What is required:
Set down the records again. Every word and mark must match exactly.

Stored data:
▬▬▬▬▬▬
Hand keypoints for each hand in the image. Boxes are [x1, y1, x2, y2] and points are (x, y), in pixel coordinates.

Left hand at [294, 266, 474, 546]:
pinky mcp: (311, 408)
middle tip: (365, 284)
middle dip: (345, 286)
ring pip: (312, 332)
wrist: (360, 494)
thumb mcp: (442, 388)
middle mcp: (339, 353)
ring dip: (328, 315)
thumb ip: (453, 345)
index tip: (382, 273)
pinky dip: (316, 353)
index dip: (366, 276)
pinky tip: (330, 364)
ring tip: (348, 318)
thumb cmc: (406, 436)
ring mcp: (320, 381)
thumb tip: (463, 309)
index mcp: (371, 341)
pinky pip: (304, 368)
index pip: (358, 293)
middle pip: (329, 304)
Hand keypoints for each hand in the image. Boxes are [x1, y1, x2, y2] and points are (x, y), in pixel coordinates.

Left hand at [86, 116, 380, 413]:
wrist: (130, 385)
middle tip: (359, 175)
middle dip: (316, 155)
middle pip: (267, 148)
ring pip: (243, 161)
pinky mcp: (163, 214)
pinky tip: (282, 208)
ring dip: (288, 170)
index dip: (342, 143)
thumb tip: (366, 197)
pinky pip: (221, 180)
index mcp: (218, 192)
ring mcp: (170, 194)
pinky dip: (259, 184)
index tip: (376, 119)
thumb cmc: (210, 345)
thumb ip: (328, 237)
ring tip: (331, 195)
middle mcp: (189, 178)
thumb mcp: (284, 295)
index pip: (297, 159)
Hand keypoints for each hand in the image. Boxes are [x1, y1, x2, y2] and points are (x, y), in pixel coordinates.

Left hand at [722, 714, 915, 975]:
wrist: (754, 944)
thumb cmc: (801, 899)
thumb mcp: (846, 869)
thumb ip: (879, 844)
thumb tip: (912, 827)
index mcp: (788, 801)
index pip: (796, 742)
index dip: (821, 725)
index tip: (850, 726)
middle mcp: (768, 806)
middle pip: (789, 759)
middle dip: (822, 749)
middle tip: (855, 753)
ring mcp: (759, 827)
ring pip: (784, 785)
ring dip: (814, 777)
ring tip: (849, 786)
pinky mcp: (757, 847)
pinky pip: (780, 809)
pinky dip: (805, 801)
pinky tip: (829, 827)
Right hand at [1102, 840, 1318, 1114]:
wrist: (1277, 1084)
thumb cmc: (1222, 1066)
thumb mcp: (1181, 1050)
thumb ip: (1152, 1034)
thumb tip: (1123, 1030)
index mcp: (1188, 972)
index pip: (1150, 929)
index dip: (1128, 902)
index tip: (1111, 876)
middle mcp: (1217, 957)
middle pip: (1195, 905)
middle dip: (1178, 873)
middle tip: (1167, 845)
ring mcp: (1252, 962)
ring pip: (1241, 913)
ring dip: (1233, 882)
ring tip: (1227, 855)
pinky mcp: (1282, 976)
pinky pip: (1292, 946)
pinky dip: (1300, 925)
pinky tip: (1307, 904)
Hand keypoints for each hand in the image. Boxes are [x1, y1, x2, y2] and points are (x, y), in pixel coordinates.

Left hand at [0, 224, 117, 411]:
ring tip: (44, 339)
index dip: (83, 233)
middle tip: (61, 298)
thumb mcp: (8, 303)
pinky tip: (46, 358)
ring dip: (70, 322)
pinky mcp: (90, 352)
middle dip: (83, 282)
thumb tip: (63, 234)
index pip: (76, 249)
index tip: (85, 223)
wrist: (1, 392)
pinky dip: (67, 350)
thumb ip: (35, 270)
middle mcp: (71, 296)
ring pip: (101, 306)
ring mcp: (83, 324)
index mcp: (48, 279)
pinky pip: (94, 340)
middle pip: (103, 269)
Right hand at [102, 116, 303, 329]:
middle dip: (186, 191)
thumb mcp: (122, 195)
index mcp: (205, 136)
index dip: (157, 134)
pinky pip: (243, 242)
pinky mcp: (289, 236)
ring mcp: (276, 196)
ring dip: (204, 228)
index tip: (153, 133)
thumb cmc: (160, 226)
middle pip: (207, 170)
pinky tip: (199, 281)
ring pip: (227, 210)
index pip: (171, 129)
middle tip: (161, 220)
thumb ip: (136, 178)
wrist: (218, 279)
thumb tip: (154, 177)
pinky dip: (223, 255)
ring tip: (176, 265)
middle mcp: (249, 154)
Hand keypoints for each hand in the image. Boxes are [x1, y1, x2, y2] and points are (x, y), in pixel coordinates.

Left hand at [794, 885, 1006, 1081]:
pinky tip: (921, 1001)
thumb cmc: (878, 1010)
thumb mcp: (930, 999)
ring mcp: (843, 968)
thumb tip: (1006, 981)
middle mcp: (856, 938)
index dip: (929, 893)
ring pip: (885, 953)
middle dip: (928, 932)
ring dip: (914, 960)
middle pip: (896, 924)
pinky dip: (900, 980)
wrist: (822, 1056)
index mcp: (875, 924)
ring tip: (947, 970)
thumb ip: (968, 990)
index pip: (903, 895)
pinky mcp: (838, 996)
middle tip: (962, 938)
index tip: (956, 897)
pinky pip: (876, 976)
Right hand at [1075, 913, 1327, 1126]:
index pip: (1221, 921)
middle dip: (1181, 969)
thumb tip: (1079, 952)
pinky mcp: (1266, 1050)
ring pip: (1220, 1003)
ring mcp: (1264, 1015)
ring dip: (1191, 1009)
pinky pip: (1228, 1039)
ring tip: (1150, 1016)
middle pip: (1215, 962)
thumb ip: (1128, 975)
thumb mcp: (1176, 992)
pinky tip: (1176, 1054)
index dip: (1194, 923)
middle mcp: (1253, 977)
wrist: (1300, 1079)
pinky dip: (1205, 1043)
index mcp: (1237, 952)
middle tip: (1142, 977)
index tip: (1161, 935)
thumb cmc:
▬▬▬▬▬▬
Answer to this task:
Hand keypoints for each hand in the image. Boxes are [x1, y1, x2, y2] and points are (x, y), in pixel coordinates.

Left hand at [294, 266, 474, 546]:
pinky mcp: (311, 408)
middle tip: (365, 284)
middle dip: (345, 286)
ring pip: (312, 332)
wrist: (360, 494)
thumb mcp: (442, 388)
middle mcp: (339, 353)
ring dip: (328, 315)
thumb ip: (453, 345)
index tip: (382, 273)
pinky dip: (316, 353)
index dip: (366, 276)
pinky tip: (330, 364)
ring tip: (348, 318)
thumb cmc: (406, 436)
ring mcp: (320, 381)
thumb tip: (463, 309)
index mcp: (371, 341)
pinky pip: (304, 368)
index pip: (358, 293)
middle pip: (329, 304)
Hand keypoints for each hand in the image. Boxes are [x1, y1, x2, y2] and points are (x, y), in pixel coordinates.

Left hand at [86, 116, 380, 413]:
wrist: (130, 385)
middle tip: (359, 175)
middle dip: (316, 155)
middle pip: (267, 148)
ring pip: (243, 161)
pinky mcp: (163, 214)
pinky tip: (282, 208)
ring dip: (288, 170)
index dip: (342, 143)
thumb tip: (366, 197)
pinky pip: (221, 180)
index mcp: (218, 192)
ring mcp: (170, 194)
pinky dip: (259, 184)
index tip: (376, 119)
thumb cmc: (210, 345)
thumb ip: (328, 237)
ring tip: (331, 195)
middle mcp: (189, 178)
thumb mcp: (284, 295)
index pip: (297, 159)
Hand keypoints for each hand in the image. Boxes are [x1, y1, x2, y2] and points are (x, y), in pixel coordinates.

Left hand at [722, 714, 915, 975]:
wrist: (754, 944)
thumb cmc: (801, 899)
thumb mcp: (846, 869)
thumb ip: (879, 844)
thumb tip: (912, 827)
index mcp: (788, 801)
index pip: (796, 742)
index dip: (821, 725)
index tip: (850, 726)
middle mcp: (768, 806)
middle pip: (789, 759)
middle dip: (822, 749)
middle tip: (855, 753)
ring mcp: (759, 827)
ring pip: (784, 785)
ring dip: (814, 777)
ring tip: (849, 786)
pinky mcp: (757, 847)
pinky pip: (780, 809)
pinky dip: (805, 801)
pinky tip: (829, 827)
Right hand at [1102, 840, 1318, 1114]:
wrist: (1277, 1084)
thumb cmc: (1222, 1066)
thumb mcp: (1181, 1050)
thumb ip: (1152, 1034)
thumb tip: (1123, 1030)
index mcp: (1188, 972)
index pip: (1150, 929)
index dip: (1128, 902)
index tip: (1111, 876)
middle mcp: (1217, 957)
middle pip: (1195, 905)
middle dip: (1178, 873)
middle tip: (1167, 845)
ring mcp: (1252, 962)
ring pip: (1241, 913)
ring dip: (1233, 882)
ring tip: (1227, 855)
pinky mcp: (1282, 976)
pinky pip: (1292, 946)
pinky dip: (1300, 925)
pinky tip: (1307, 904)
Hand keypoints for each hand in the image. Boxes are [x1, y1, x2, y2] and points are (x, y), in pixel coordinates.

Left hand at [0, 224, 117, 411]:
ring tip: (44, 339)
index dip: (83, 233)
middle tip: (61, 298)
thumb mcp: (8, 303)
pinky tip: (46, 358)
ring dip: (70, 322)
pinky mcp: (90, 352)
middle dip: (83, 282)
thumb tip: (63, 234)
index pip: (76, 249)
index tip: (85, 223)
wrist: (1, 392)
pinky dip: (67, 350)
thumb ip: (35, 270)
middle mcp: (71, 296)
ring pip: (101, 306)
ring mcp: (83, 324)
index mcp: (48, 279)
pinky pip: (94, 340)
middle pip: (103, 269)
Right hand at [102, 116, 303, 329]:
middle dip: (186, 191)
thumb mcp: (122, 195)
index mcp: (205, 136)
index dip: (157, 134)
pinky pip: (243, 242)
pinky mcp: (289, 236)
ring mcp: (276, 196)
ring dip: (204, 228)
index tip: (153, 133)
thumb cmc: (160, 226)
middle pip: (207, 170)
pinky tip: (199, 281)
ring pip: (227, 210)
index pip: (171, 129)
middle tip: (161, 220)
thumb ip: (136, 178)
wrist: (218, 279)
thumb tip: (154, 177)
pinky dip: (223, 255)
ring tip: (176, 265)
middle mcp: (249, 154)
Hand keypoints for each hand in the image. Boxes are [x1, y1, x2, y2] and points are (x, y), in pixel coordinates.

Left hand at [794, 885, 1006, 1081]:
pinky tip: (921, 1001)
thumb cmc: (878, 1010)
thumb mcp: (930, 999)
ring mcp: (843, 968)
thumb tip: (1006, 981)
middle mcp: (856, 938)
index dip: (929, 893)
ring pip: (885, 953)
middle dip: (928, 932)
ring dip: (914, 960)
middle pip: (896, 924)
pinky dip: (900, 980)
wrist: (822, 1056)
index mcp: (875, 924)
ring tip: (947, 970)
thumb ip: (968, 990)
index pip: (903, 895)
pinky mcp: (838, 996)
middle tip: (962, 938)
index tip: (956, 897)
pinky pip: (876, 976)
Right hand at [1075, 913, 1327, 1126]:
index pip: (1221, 921)
middle dip: (1181, 969)
thumb tip: (1079, 952)
pinky mcp: (1266, 1050)
ring pip: (1220, 1003)
ring mcp: (1264, 1015)
ring dip: (1191, 1009)
pinky pip: (1228, 1039)
ring tip: (1150, 1016)
middle pip: (1215, 962)
thumb ip: (1128, 975)
thumb mcp: (1176, 992)
pinky tip: (1176, 1054)
index dip: (1194, 923)
middle mcp: (1253, 977)
wrist: (1300, 1079)
pinky dip: (1205, 1043)
index mcp: (1237, 952)
middle tip: (1142, 977)
index tip: (1161, 935)
thumb cmc:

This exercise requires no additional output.